Он рассказал, что новый начальник УНКВД, прибывший в Иваново после Радзивиловского, Журавлев, производит все новые и новые аресты. Недавно арестовал начальника санчасти милиции доктора Дунаева. Ждет ареста мой земляк, работник НКВД Клебанский, который, встретясь перед отъездом с Кондаковым, высказал ему свои предположения на этот счет. Журавлев вызывает к себе уволенных мною из милиции за взяточничество, пьянство, разложение и нарушение соцзаконности работников, восстанавливает их на работе в милиции, предварительно «помогая» им составлять какие-то показания. По словам Кондакова, в милиции и УНКВД Иванова упорно ходят слухи о том, что Журавлев и его помощники подбирают материалы на меня и что меня, по-видимому, скоро арестуют.

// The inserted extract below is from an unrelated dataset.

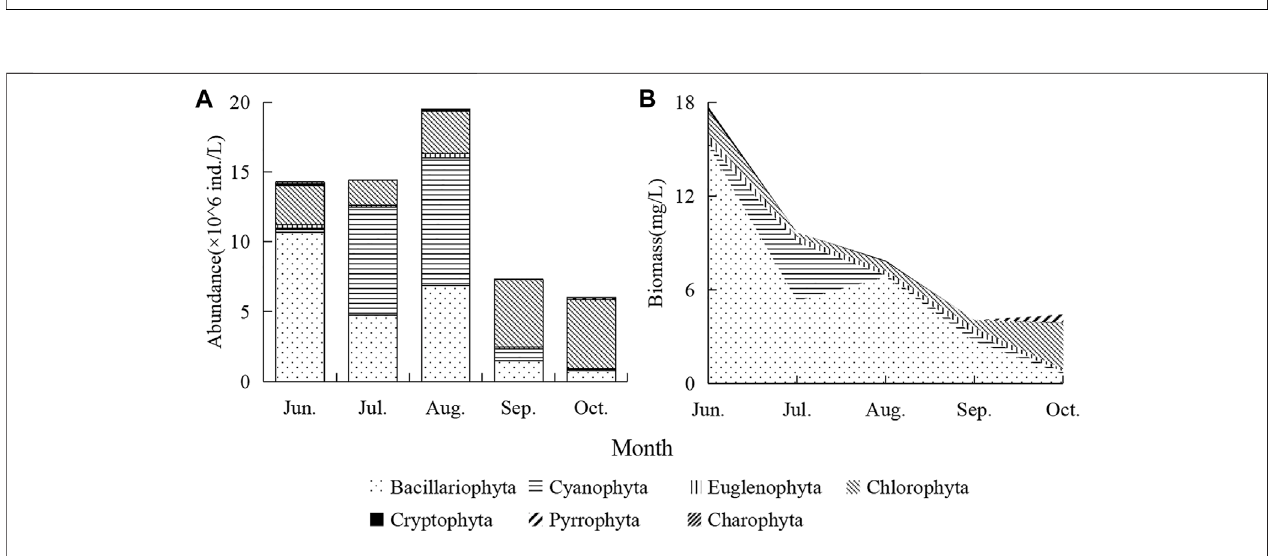
FIGURE 4 | Temporal changes of phytoplankton abundance (A) and biomass (B) .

Немедленно после разговора с Кондаковым я пошел к Реденсу и рассказал ему обо всем услышанном, но он успокоил меня, сказав, что не видит никаких оснований для волнений.
— Конечно, «Ежик» творит чудеса, и никто из нас не может быть гарантирован от ареста, — закончил Реденс, — но если никаких дел за тобой нет, можешь быть спокоен.

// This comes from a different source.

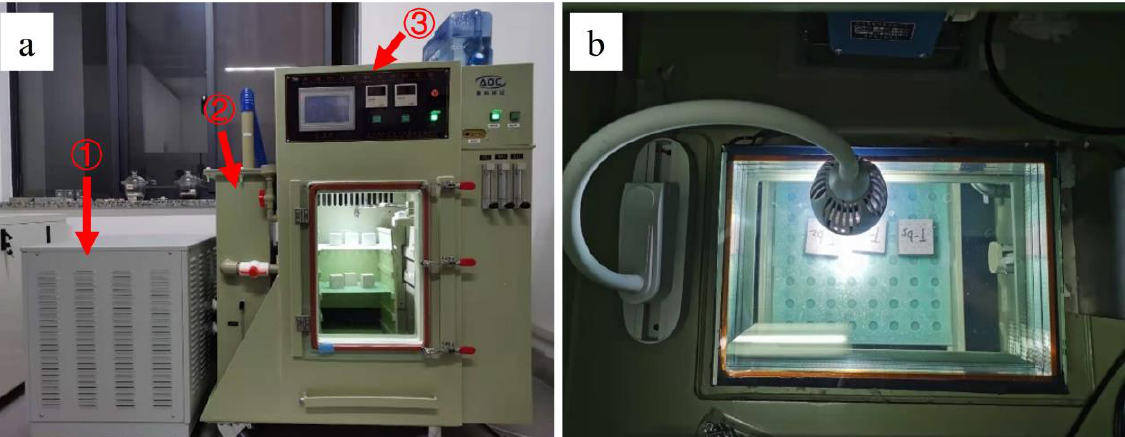
Figure 6. Pictures of test device: ( a ) side view and ( b ) top view. The main components include ① a refrigeration and dehumidification unit, ② an exhaust gas post-treatment system, and ③ a weathering chamber.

Несмотря на утешения Реденса, всевозможные страшные мысли невольно лезли в голову, как я ни пытался с утра и до вечера занимать себя работой. Я поделился своими переживаниями с женой, сказав, что, возможно, на меня в Иванове готовится какой-то провокационный материал, но чтобы она знала, если меня арестуют, что я не чувствую за собой никакой вины и никаких проступков против партии и народа никогда не совершал.
Мы с женой погоревали о попавшем в беду добряке и милейшем человеке, друге нашего дома в Иванове докторе Дунаеве. В виновность Александра Федоровича Дунаева невозможно было верить.

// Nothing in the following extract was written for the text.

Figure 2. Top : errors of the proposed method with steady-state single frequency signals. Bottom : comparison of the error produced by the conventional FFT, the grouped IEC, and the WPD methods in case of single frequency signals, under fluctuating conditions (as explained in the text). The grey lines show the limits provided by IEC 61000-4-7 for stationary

Накануне 1 мая Реденс, как обычно, потащил меня вечером «проверять», как город подготовлен к празднованию. Я уже упоминал, что он в тот период старался как можно меньше бывать в управлении. Мы на машине отправились по улицам Алма-Аты, как вдруг в одном окне второго этажа, зарешеченном крупной клеткой, увидели ярко освещенный портрет Сталина, как будто бы смотрящего сквозь решетку. Не хватало только поднятой руки со сжатым кулаком, чтобы получилось полное впечатление известного тогда плаката МОПР «Рот Фронт» об узниках фашизма. Поднявшись на второй этаж, мы увидели какое-то захудалое учреждение. Зарешеченное окно находилось в комнате секретно-шифровального отдела.
— Что же это вы товарища Сталина за решетку посадили? — не повышая голоса, спросил у дежурного Реденс.
Тот вскочил с места, увидев нас в форме НКВД, и растерянно стал что-то бормотать о своем неведении и о том, что он сейчас, мол, составит акт по этому поводу.
— Нет уж, вы, пожалуйста; никакого акта не составляйте. А то он попадет к нам, и придется еще этим делом заниматься. А просто сейчас же снимите с окна портрет, как будто там его никогда и не было, — заключил Реденс, крайне обрадовав дежурного, у которою, по всей видимости, душа уже давно была в пятках.